To-do item: Return every line in the entries below that contains the string "browser", treating uppercase and lowercase letters as different.

[Stored entries]
____________________

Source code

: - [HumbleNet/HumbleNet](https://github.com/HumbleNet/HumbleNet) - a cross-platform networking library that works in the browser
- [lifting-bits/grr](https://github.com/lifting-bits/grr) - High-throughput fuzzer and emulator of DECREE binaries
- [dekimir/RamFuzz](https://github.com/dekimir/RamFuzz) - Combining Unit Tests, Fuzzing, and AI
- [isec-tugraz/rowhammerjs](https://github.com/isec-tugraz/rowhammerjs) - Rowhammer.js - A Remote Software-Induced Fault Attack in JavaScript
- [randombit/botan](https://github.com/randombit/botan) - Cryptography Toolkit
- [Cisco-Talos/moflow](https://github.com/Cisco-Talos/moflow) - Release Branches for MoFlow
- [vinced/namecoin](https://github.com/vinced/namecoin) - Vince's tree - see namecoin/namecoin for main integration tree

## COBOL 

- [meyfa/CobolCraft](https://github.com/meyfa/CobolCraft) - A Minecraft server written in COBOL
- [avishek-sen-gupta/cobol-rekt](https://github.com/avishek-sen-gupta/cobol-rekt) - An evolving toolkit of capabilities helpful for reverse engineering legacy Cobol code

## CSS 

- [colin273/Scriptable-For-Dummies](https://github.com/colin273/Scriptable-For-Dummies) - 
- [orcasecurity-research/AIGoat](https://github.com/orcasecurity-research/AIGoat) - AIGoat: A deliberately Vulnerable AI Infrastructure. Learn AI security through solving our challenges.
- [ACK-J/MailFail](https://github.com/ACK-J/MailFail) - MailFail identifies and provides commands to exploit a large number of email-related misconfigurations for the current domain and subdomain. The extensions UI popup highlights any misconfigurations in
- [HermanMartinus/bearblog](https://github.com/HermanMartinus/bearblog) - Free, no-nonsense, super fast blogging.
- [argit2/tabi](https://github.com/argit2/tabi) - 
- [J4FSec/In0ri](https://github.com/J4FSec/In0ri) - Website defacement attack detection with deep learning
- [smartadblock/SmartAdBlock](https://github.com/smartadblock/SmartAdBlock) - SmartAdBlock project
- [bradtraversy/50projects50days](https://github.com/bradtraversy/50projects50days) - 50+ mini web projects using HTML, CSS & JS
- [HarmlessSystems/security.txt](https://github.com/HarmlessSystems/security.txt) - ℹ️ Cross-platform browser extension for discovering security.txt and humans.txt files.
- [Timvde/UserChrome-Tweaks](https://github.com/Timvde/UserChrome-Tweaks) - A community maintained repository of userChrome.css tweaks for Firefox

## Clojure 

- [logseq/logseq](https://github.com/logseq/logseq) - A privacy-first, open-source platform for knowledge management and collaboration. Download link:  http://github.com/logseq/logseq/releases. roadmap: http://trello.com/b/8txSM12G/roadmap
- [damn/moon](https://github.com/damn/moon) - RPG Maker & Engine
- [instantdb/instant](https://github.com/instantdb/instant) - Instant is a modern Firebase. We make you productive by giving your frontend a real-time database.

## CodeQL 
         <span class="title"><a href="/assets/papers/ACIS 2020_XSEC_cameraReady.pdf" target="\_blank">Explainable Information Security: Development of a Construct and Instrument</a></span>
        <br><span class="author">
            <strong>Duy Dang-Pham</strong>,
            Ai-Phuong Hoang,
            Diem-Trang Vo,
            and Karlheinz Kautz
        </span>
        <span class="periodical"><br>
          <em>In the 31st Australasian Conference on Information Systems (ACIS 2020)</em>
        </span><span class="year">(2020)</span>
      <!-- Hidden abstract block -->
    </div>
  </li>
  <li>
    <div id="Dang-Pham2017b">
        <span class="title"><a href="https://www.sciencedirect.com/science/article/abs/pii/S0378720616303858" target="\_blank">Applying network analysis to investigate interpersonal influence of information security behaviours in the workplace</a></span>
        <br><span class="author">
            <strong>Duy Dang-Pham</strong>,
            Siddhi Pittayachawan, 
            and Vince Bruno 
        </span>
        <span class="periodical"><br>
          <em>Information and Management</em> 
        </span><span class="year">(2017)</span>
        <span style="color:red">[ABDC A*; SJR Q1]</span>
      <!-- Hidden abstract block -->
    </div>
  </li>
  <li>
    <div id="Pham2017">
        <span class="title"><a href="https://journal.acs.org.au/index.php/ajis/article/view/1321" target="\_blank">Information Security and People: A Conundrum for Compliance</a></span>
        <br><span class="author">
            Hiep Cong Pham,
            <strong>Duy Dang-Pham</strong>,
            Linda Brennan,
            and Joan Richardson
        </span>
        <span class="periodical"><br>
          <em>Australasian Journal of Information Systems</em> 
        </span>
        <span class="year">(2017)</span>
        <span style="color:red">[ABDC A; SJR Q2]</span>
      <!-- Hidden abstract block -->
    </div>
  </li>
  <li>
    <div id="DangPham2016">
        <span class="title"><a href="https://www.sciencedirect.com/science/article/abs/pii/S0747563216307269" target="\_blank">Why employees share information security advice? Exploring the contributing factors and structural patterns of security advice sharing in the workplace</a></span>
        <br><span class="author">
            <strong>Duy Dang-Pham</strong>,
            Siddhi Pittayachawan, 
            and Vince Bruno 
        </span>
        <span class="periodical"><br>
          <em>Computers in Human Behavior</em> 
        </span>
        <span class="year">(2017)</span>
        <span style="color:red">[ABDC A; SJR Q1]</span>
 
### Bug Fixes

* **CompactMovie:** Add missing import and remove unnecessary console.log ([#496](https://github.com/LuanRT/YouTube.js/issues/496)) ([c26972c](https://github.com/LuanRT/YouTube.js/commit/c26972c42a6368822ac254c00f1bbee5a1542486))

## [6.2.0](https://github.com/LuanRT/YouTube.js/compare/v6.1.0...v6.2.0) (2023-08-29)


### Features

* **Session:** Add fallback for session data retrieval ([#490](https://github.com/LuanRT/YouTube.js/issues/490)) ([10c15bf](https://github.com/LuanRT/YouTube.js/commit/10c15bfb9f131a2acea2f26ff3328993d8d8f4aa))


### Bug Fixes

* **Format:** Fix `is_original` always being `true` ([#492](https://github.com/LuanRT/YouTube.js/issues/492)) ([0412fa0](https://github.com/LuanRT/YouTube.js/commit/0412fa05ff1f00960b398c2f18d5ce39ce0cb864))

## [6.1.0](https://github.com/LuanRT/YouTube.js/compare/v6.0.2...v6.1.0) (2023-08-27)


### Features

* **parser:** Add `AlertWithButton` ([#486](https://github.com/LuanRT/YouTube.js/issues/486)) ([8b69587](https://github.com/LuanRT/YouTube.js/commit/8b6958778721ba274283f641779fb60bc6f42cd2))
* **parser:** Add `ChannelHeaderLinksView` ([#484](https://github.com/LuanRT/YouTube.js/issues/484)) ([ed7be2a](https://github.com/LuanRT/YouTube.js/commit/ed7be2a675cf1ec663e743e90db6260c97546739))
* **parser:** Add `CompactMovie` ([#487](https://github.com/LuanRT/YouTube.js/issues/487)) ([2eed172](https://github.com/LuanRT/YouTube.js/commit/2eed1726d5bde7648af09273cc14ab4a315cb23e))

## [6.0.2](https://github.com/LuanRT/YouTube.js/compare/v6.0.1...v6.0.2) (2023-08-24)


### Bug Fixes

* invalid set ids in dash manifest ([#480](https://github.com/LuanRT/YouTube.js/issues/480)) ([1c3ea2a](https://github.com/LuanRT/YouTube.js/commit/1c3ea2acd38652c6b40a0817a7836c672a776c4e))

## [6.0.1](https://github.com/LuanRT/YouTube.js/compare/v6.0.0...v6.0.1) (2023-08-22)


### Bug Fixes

____________________

Solution:
: - [HumbleNet/HumbleNet](https://github.com/HumbleNet/HumbleNet) - a cross-platform networking library that works in the browser
- [HarmlessSystems/security.txt](https://github.com/HarmlessSystems/security.txt) - ℹ️ Cross-platform browser extension for discovering security.txt and humans.txt files.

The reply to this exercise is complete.